Selected passage>
———

The Recycle cycle
How might we use play to affect a positive behavioural change?
Team Size: 2 / Rhode Island School of Design / 2017 Winter / 1 week / Role: Designer, Fabricator
Our solution to making this knowledge-transfer engaging — and to bring to life the trade-offs inherent in waste generation — was to conceal them within the mechanisms of a board game. Board game is the key of this assignment because if can be tested and iterated easily.
For this assignment, we surveyed our peers to learn about their recycling habits and designed a game to increase their awareness about recycling. Do they recycle, and if so, where? Do they know which materials can and cannot be recycled? Does waste generation factor into their purchasing habits?
Our research highlighted three main obstacles facing the Rhode Island recycling program:
- Lack of awareness about how to recycle properly
- Lack of understanding about how the recycling process works
- The human tendency to opt for personal convenience over communal good.
Ideation and prototype
Click on images for details
- Prototype and Test
The package is made from recyclable materials.
Throughout the game, players accumulate waste by frequenting locations in Providence (e.g. coffee shops, grocery stores, etc.) and work to amass recycling “process” cards that allow them to convert their waste into new materials. Players are rewarded for acting in an environmentally responsible fashion, answering trivia correctly, creatively re-using waste, and amassing recycled materials.

———

Data shown>
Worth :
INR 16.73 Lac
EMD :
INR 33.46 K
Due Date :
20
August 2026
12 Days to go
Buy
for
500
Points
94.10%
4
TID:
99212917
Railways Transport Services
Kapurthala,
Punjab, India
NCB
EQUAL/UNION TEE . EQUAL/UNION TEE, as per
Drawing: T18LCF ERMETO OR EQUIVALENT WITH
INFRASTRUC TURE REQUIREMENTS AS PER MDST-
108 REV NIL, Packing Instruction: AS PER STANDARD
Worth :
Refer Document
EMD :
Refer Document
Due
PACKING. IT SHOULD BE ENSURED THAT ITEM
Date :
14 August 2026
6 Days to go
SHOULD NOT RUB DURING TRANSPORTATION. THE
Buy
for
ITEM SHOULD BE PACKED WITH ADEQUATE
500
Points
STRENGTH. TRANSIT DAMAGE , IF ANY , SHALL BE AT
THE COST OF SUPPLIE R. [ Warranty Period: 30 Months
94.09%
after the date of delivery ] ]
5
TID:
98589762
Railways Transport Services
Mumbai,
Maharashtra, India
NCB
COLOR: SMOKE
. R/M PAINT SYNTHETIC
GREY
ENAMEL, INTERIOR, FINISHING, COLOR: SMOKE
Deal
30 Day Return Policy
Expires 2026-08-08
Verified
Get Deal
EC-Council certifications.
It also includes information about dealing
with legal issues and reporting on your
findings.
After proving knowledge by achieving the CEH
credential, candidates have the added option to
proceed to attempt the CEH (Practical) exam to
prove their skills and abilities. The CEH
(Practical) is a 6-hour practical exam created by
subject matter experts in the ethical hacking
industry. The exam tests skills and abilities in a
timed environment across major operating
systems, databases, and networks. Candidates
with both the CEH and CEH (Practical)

———

Brief 1>
Update the entries from their first line up to and including the line with "THE COST OF" by changing "Packing Instruction" to "Packaging Instruction", and give those lines back with everything else left the same.
Brief 2>
Go on with the write-up about the recycling board game, picking up after its last sentence.

Output 1>
Worth :
INR 16.73 Lac
EMD :
INR 33.46 K
Due Date :
20
August 2026
12 Days to go
Buy
for
500
Points
94.10%
4
TID:
99212917
Railways Transport Services
Kapurthala,
Punjab, India
NCB
EQUAL/UNION TEE . EQUAL/UNION TEE, as per
Drawing: T18LCF ERMETO OR EQUIVALENT WITH
INFRASTRUC TURE REQUIREMENTS AS PER MDST-
108 REV NIL, Packaging Instruction: AS PER STANDARD
Worth :
Refer Document
EMD :
Refer Document
Due
PACKING. IT SHOULD BE ENSURED THAT ITEM
Date :
14 August 2026
6 Days to go
SHOULD NOT RUB DURING TRANSPORTATION. THE
Buy
for
ITEM SHOULD BE PACKED WITH ADEQUATE
500
Points
STRENGTH. TRANSIT DAMAGE , IF ANY , SHALL BE AT
THE COST OF SUPPLIE R. [ Warranty Period: 30 Months

Output 2>
- How wastes are generated?
Design: If the player lands on a location space, he/she draws a waste card from that location category. We use locations in Providence that people are familiar with to recontextualize their daily lives in terms of waste accumulation.
- How to categorise wastes?
Design: Waste cards are black and white with a square colour code indicating its category (glass, metal, plastic, paper/cardboard).
- Which materials can and cannot be recycled?
Design: Except the 4 main categories (lass, metal, plastic, paper/cardboard), there is one more category named trash to indicate the materials which cannot be recycled.
- Which materials can be recycled?
Design: The trivia and action cards also include information to address the problem.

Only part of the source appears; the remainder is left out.